Queanbeyan and Palerang councils were among 44 merged last May in a controversial move that led to legal action from a number of local government organisations.

Queanbeyan-Palerang Regional Council administrator Tim Overall said it was business as usual for the organisation after a video meeting with staff from Ms Berejiklian’s office Tuesday afternoon.

“My focus has always been Queanbeyan, but my position has been that if the government was going to merge councils it was very important that we get behind the government’s initiatives in that regard and make them highly successful, those mergers, and being appointed administrator, that’s what I’m about,” he said.

“My view is anecdotally, based on the feedback I’m receiving right across our local government area, whether it’s in Queanbeyan, Braidwood, Bungendore or even further afield, is that there’s general support for the merger.”

Federal Eden-Monaro Labor MP Mike Kelly attended a protest against forced amalgamations last week in support of the seven councils merged to three within his electorate.

“The result of these council mergers is the stripping away of democracy from our community – people were not given a vote on the mergers or the people who run these new councils,” Dr Kelly said on Tuesday.
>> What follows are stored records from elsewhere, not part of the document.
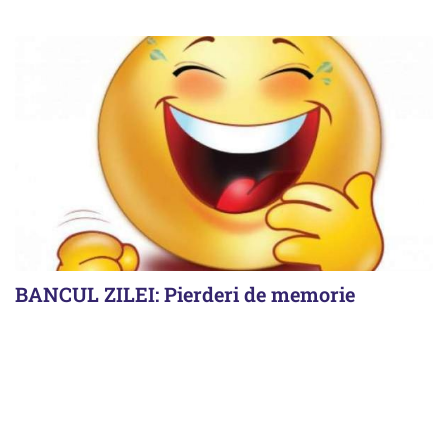
BANCUL ZILEI: Pierderi de memorie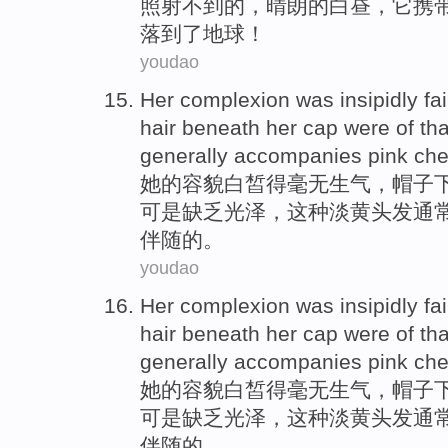
照射不到
的，
晴朗
的
白昼
，它
携
落到了
地球
！
youdao
Her
complexion
was insipidly
fai
hair
beneath her
cap
were
of
th
generally
accompanies
pink
ch
她
的
容貌白皙得毫无
生气
，
帽子
可是缺乏光泽，
这种
淡黄头发
通
伴随
的。
youdao
Her
complexion
was insipidly
fai
hair
beneath her
cap
were
of
th
generally
accompanies
pink
ch
她
的
容貌白皙得毫无
生气
，
帽子
可是缺乏光泽，
这种
淡黄头发
通
伴随
的。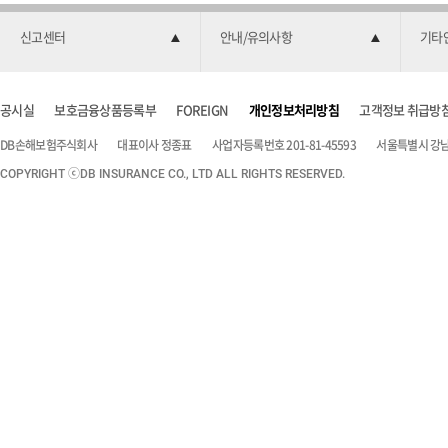
신고센터
안내/유의사항
기타
공시실
보호금융상품등록부
FOREIGN
개인정보처리방침
고객정보 취급방
DB손해보험주식회사
대표이사 정종표
사업자등록번호 201-81-45593
서울특별시 강남구
COPYRIGHT ⓒDB INSURANCE CO., LTD ALL RIGHTS RESERVED.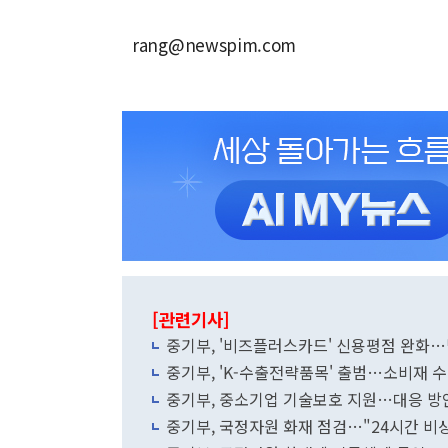
rang@newspim.com
[관련기사]
중기부, '비즈플러스카드' 신용평점 완화
중기부, 'K-수출전략품목' 출범…소비재 수
중기부, 중소기업 기술보호 지원…대응 방
중기부, 국정자원 화재 점검…"24시간 비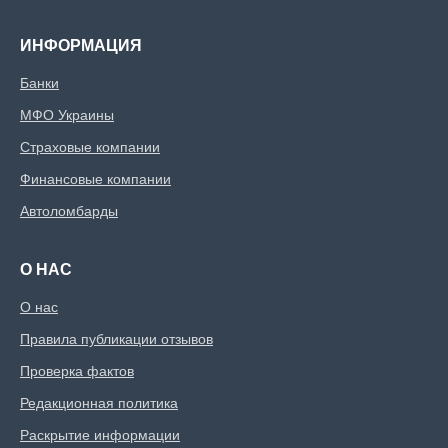
ИНФОРМАЦИЯ
Банки
МФО Украины
Страховые компании
Финансовые компании
Автоломбарды
О НАС
О нас
Правила публикации отзывов
Проверка фактов
Редакционная политика
Раскрытие информации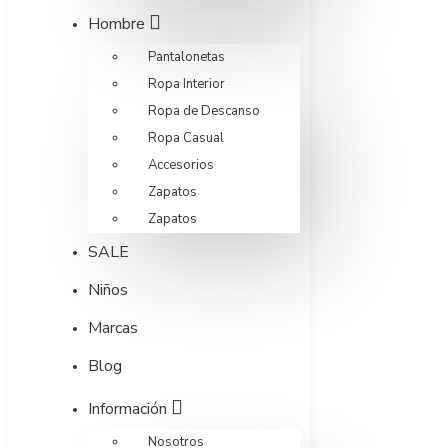
Hombre
Pantalonetas
Ropa Interior
Ropa de Descanso
Ropa Casual
Accesorios
Zapatos
Zapatos
SALE
Niños
Marcas
Blog
Información
Nosotros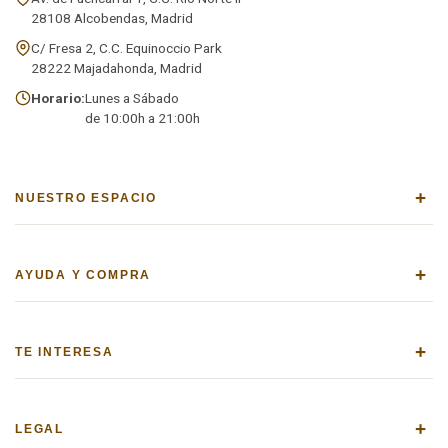
28108 Alcobendas, Madrid
C/ Fresa 2, C.C. Equinoccio Park
28222 Majadahonda, Madrid
Horario:
Lunes a Sábado
de 10:00h a 21:00h
+
NUESTRO ESPACIO
+
AYUDA Y COMPRA
+
TE INTERESA
+
LEGAL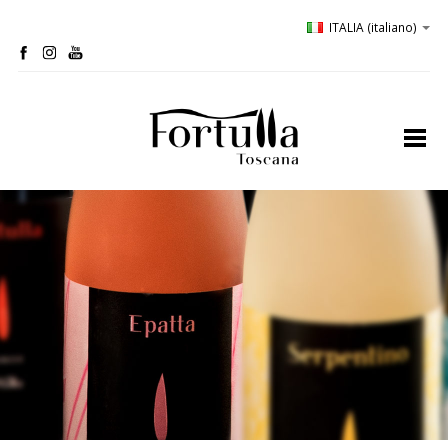
ITALIA
(italiano)
home
profilo
bio-cantina
oliveta
ospitalità
degustazioni
comunicazione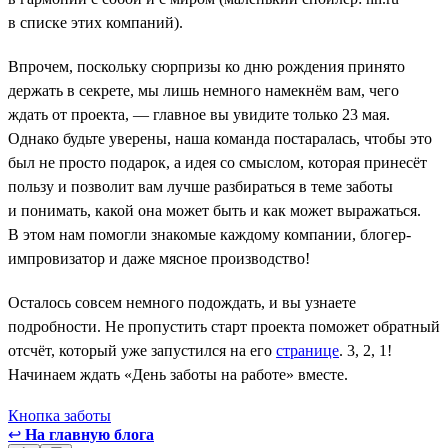
в списке этих компаний).
Впрочем, поскольку сюрпризы ко дню рождения принято
держать в секрете, мы лишь немного намекнём вам, чего
ждать от проекта, — главное вы увидите только 23 мая.
Однако будьте уверены, наша команда постаралась, чтобы это
был не просто подарок, а идея со смыслом, которая принесёт
пользу и позволит вам лучше разбираться в теме заботы
и понимать, какой она может быть и как может выражаться.
В этом нам помогли знакомые каждому компании, блогер-
импровизатор и даже мясное производство!
Осталось совсем немного подождать, и вы узнаете
подробности. Не пропустить старт проекта поможет обратный
отсчёт, который уже запустился на его
странице
. 3, 2, 1!
Начинаем ждать «День заботы на работе» вместе.
Кнопка заботы
↩
На главную блога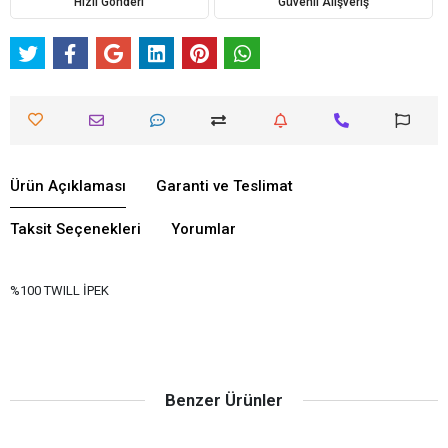
Hızlı Gönderi
Güvenli Alışveriş
Ürün Açıklaması
Garanti ve Teslimat
Taksit Seçenekleri
Yorumlar
%100 TWILL İPEK
Benzer Ürünler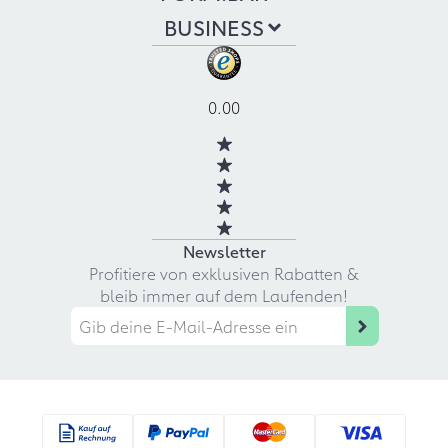
BUSINESS
0.00
Newsletter
Profitiere von exklusiven Rabatten &
bleib immer auf dem Laufenden!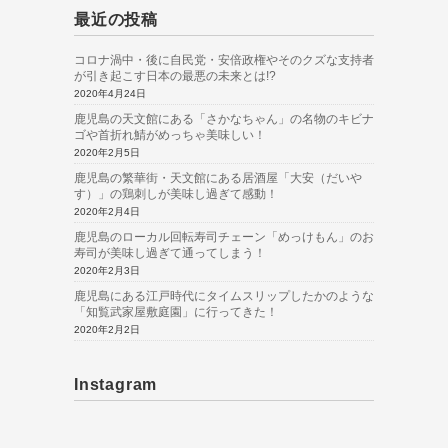
最近の投稿
コロナ渦中・後に自民党・安倍政権やそのクズな支持者
が引き起こす日本の最悪の未来とは!?
2020年4月24日
鹿児島の天文館にある「さかなちゃん」の名物のキビナ
ゴや首折れ鯖がめっちゃ美味しい！
2020年2月5日
鹿児島の繁華街・天文館にある居酒屋「大安（だいや
す）」の鶏刺しが美味し過ぎて感動！
2020年2月4日
鹿児島のローカル回転寿司チェーン「めっけもん」のお
寿司が美味し過ぎて通ってしまう！
2020年2月3日
鹿児島にある江戸時代にタイムスリップしたかのような
「知覧武家屋敷庭園」に行ってきた！
2020年2月2日
Instagram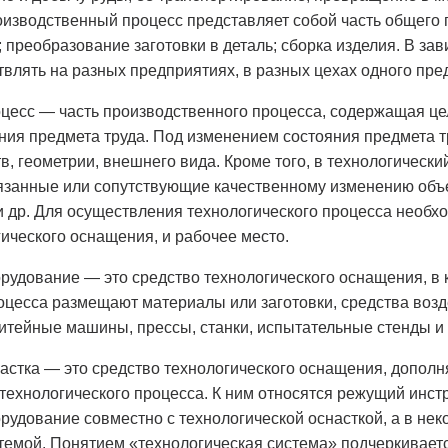
зводственный процесс представляет собой часть общего пр
; преобразование заготовки в деталь; сборка изделия. В за
влять на разных предприятиях, в разных цехах одного пре
оцесс — часть производственного процесса, содержащая це
ия предмета труда. Под изменением состояния предмета т
в, геометрии, внешнего вида. Кроме того, в технологическ
занные или сопутствующие качественному изменению объект
 др. Для осуществления технологического процесса необх
ического оснащения, и рабочее место.
рудование — это средство технологического оснащения, в
оцесса размещают материалы или заготовки, средства возде
литейные машины, прессы, станки, испытательные стенды и т
настка — это средство технологического оснащения, допо
технологического процесса. К ним относятся режущий инст
рудование совместно с технологической оснасткой, а в не
темой. Понятием «технологическая система» подчеркивается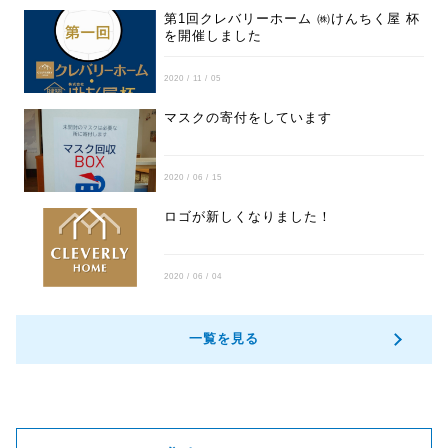
第1回クレバリーホーム ㈱けんちく屋 杯
を開催しました
2020 / 11 / 05
マスクの寄付をしています
2020 / 06 / 15
ロゴが新しくなりました！
2020 / 06 / 04
一覧を見る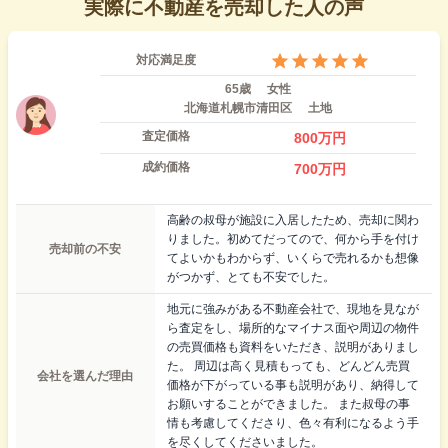
実際に不動産を売却した人の声
対応満足度
65歳
女性
北海道札幌市清田区
土地
査定価格
800
万円
成約価格
700
万円
高齢の叔母が施設に入居したため、売却に関わ
りました。初めてだってので、何から手を付け
売却前の不安
てよいかもわからず、いくらで売れるかも想像
がつかず、とても不安でした。
地元に強みがある不動産会社で、現地を見なが
ら査定をし、場所的なマイナス面や周辺の物件
の売買価格も資料をいただき、説明がありまし
た。 周辺は高く見積もっても、どんどん売買
会社を選んだ理由
価格が下がっている事も説明があり、納得して
お願いすることができました。 また叔母の事
情も考慮してくださり、色々有利になるよう手
を尽くしてくださいました。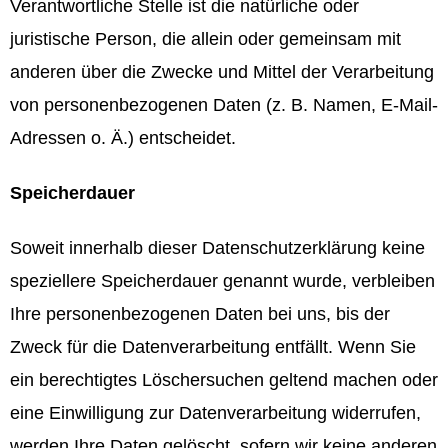
Verantwortliche Stelle ist die natürliche oder
juristische Person, die allein oder gemeinsam mit
anderen über die Zwecke und Mittel der Verarbeitung
von personenbezogenen Daten (z. B. Namen, E-Mail-
Adressen o. Ä.) entscheidet.
Speicherdauer
Soweit innerhalb dieser Datenschutzerklärung keine
speziellere Speicherdauer genannt wurde, verbleiben
Ihre personenbezogenen Daten bei uns, bis der
Zweck für die Datenverarbeitung entfällt. Wenn Sie
ein berechtigtes Löschersuchen geltend machen oder
eine Einwilligung zur Datenverarbeitung widerrufen,
werden Ihre Daten gelöscht, sofern wir keine anderen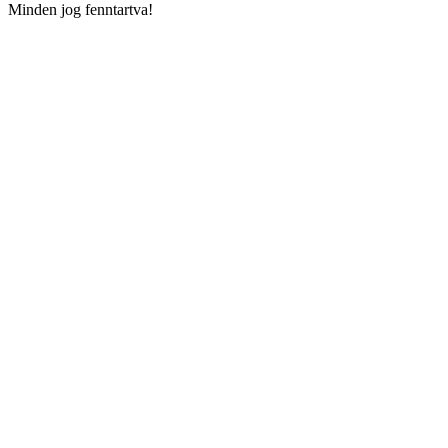
Minden jog fenntartva!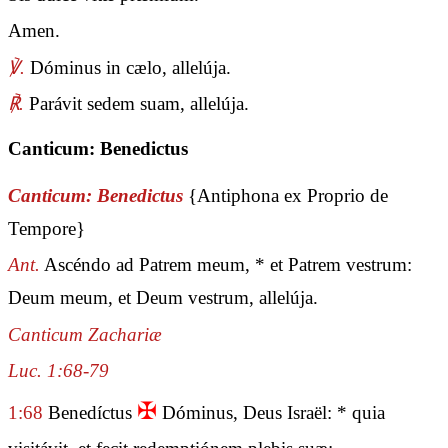
Amen.
℣.
Dóminus in cælo, allelúja.
℟.
Parávit sedem suam, allelúja.
Canticum: Benedictus
Canticum: Benedictus
{Antiphona ex Proprio de
Tempore}
Ant.
Ascéndo ad Patrem meum, * et Patrem vestrum:
Deum meum, et Deum vestrum, allelúja.
Canticum Zachariæ
Luc. 1:68-79
✠
1:68
Benedíctus
Dóminus, Deus Israël: * quia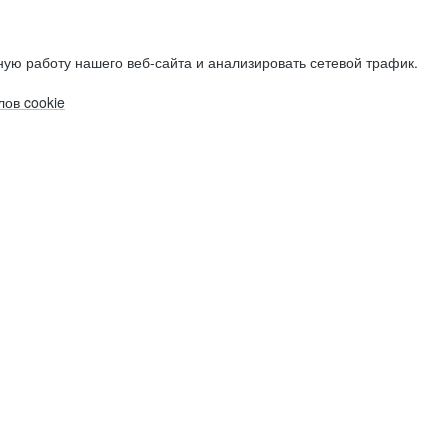
ую работу нашего веб-сайта и анализировать сетевой трафик.
ов cookie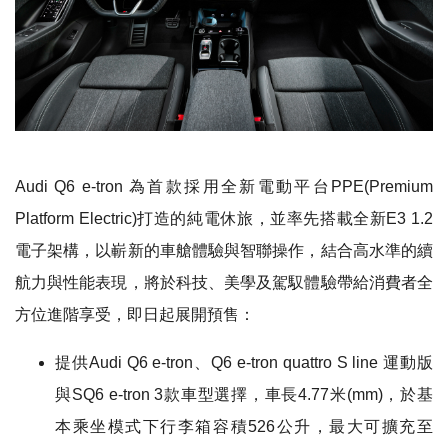
Audi Q6 e-tron 為首款採用全新電動平台PPE(Premium
Platform Electric)打造的純電休旅，並率先搭載全新E3 1.2
電子架構，以嶄新的車艙體驗與智聯操作，結合高水準的續
航力與性能表現，將於科技、美學及駕馭體驗帶給消費者全
方位進階享受，即日起展開預售：
提供Audi Q6 e-tron、Q6 e-tron quattro S line 運動版
與SQ6 e-tron 3款車型選擇，車長4.77米(mm)，於基
本乘坐模式下行李箱容積526公升，最大可擴充至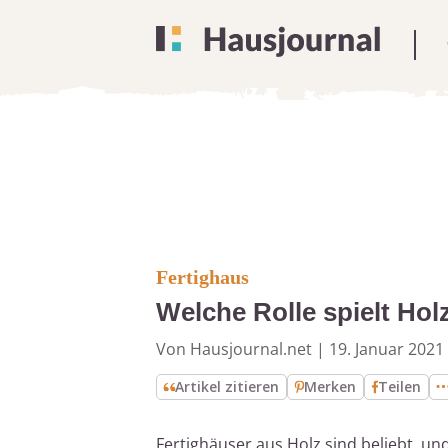
Fertighaus
Welche Rolle spielt Hol
Von Hausjournal.net
|
19. Januar 2021
Artikel zitieren
Merken
Teilen
Fertighäuser aus Holz sind beliebt, un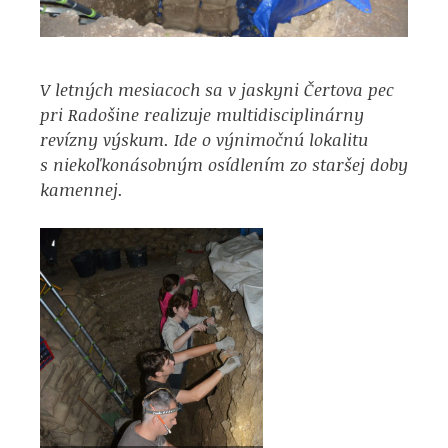
V letných mesiacoch sa v jaskyni Čertova pec
pri Radošine realizuje multidisciplinárny
revízny výskum. Ide o výnimočnú lokalitu
s niekoľkonásobným osídlením zo staršej doby
kamennej.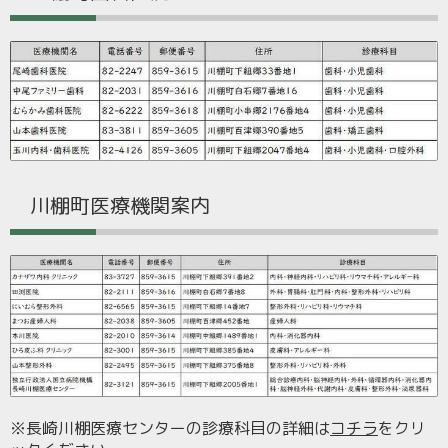
川棚町医療機関案内
※長崎川棚医療センターの診療科目の詳細は
コチラ
をクリ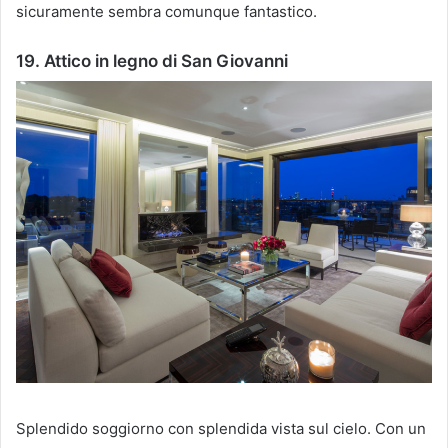
sicuramente sembra comunque fantastico.
19. Attico in legno di San Giovanni
Splendido soggiorno con splendida vista sul cielo.
Con un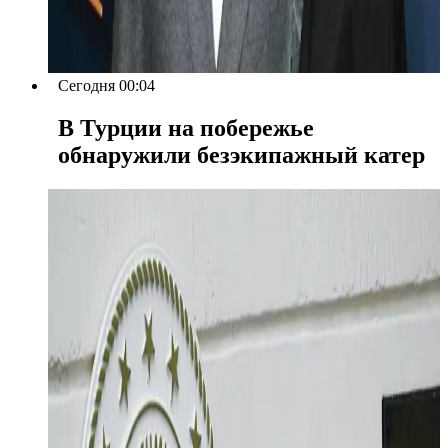
Сегодня 00:04
В Турции на побережье
обнаружили безэкипажный катер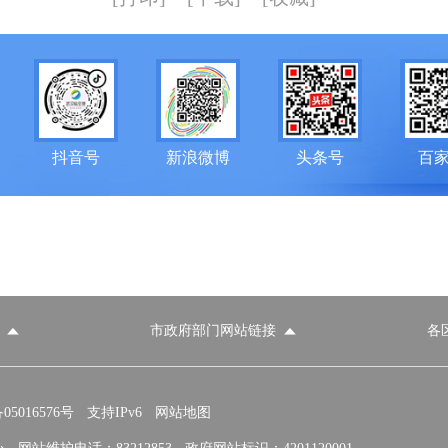
抖音号
新浪微博
头条号
百
市政府部门网站链接
各
政府部门网站
各区政府部门网站
推荐访问网站
国家发展和改革委员会
教育部
5016576号
支持IPv6
网站地图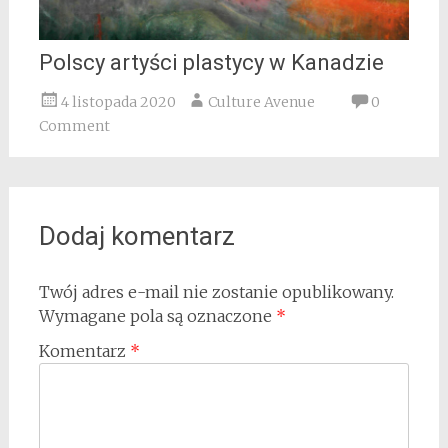
Polscy artyści plastycy w Kanadzie
4 listopada 2020
Culture Avenue
0
Comment
Dodaj komentarz
Twój adres e-mail nie zostanie opublikowany.
Wymagane pola są oznaczone
*
Komentarz
*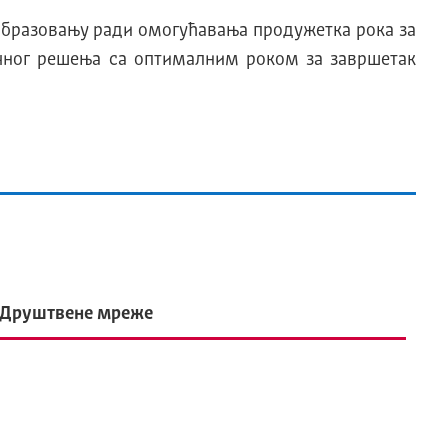
образовању ради омогућавања продужетка рока за
очног решења са оптималним роком за завршетак
Друштвене мреже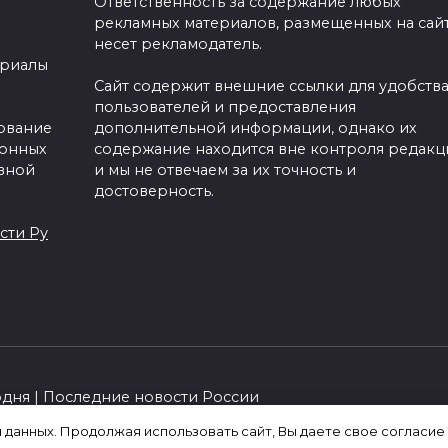
Ответственность за содержание любых
рекламных материалов, размещенных на сайт
несет рекламодатель.
ериалы
Сайт содержит внешние ссылки для удобств
пользователей и предоставления
зование
дополнительной информации, однако их
ронных
содержание находится вне контроля редакц
вной
и мы не отвечаем за их точность и
достоверность.
сти Ру
одня | Последние новости России
я данных. Продолжая использовать сайт, Вы даете свое согласие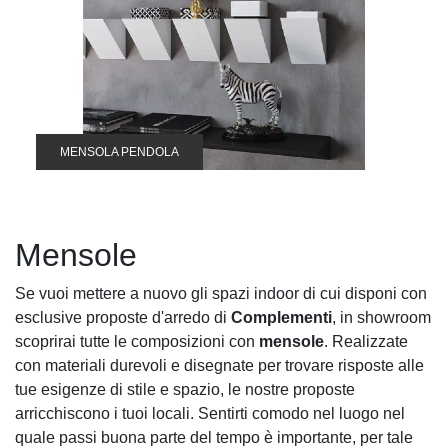
MENSOLA PENDOLA
Mensole
Se vuoi mettere a nuovo gli spazi indoor di cui disponi con
esclusive proposte d'arredo di
Complementi
, in showroom
scoprirai tutte le composizioni con
mensole
. Realizzate
con materiali durevoli e disegnate per trovare risposte alle
tue esigenze di stile e spazio, le nostre proposte
arricchiscono i tuoi locali. Sentirti comodo nel luogo nel
quale passi buona parte del tempo è importante, per tale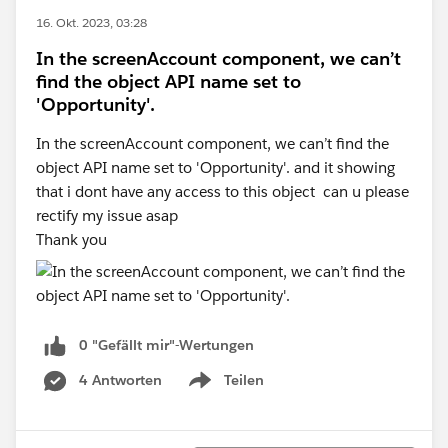
16. Okt. 2023, 03:28
In the screenAccount component, we can’t
find the object API name set to
'Opportunity'.
In the screenAccount component, we can’t find the
object API name set to 'Opportunity'. and it showing
that i dont have any access to this object can u please
rectify my issue asap
Thank you
0 "Gefällt mir"-Wertungen
4 Antworten
Teilen
Show menu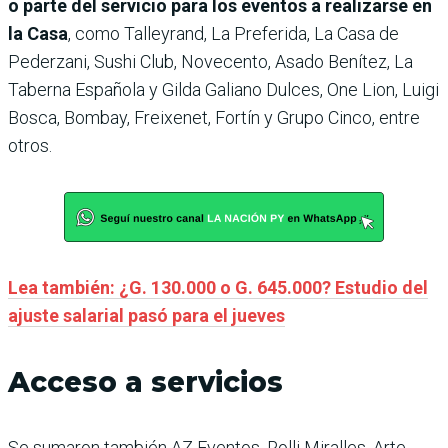
o parte del servicio para los eventos a realizarse en
la Casa
, como Talleyrand, La Preferida, La Casa de
Pederzani, Sushi Club, Novecento, Asado Benítez, La
Taberna Española y Gilda Galiano Dulces, One Lion, Luigi
Bosca, Bombay, Freixenet, Fortín y Grupo Cinco, entre
otros.
Lea también: ¿G. 130.000 o G. 645.000? Estudio del
ajuste salarial pasó para el jueves
Acceso a servicios
Se sumaron también AZ Eventos, Rolli Miralles, Arte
“Today’s announcement did not even discuss bringing forward council election, so the extended reign of unelected administrators continues.”

Deputy Premier and Nationals leader John Barilaro – who represents Queanbeyan as part of the Monaro electorate – vowed last month to put a stop to mergers in bush areas.

“Local councils in the bush have done their fair share to contribute to stronger local government in NSW, and today we draw a line under local government amalgamations in the regions,” he said in a statement on Tuesday.

“This decision has been made to ensure that we put an end to the confusion and uncertainty for those councils locked in drawn-out legal battles.

“I am looking forward to the local government elections in September to restore local decision-making to our regions.”

Snowy Monaro Council will also stay merged. Yass Valley Council, Bega Valley and Eurobodalla remain unaffected.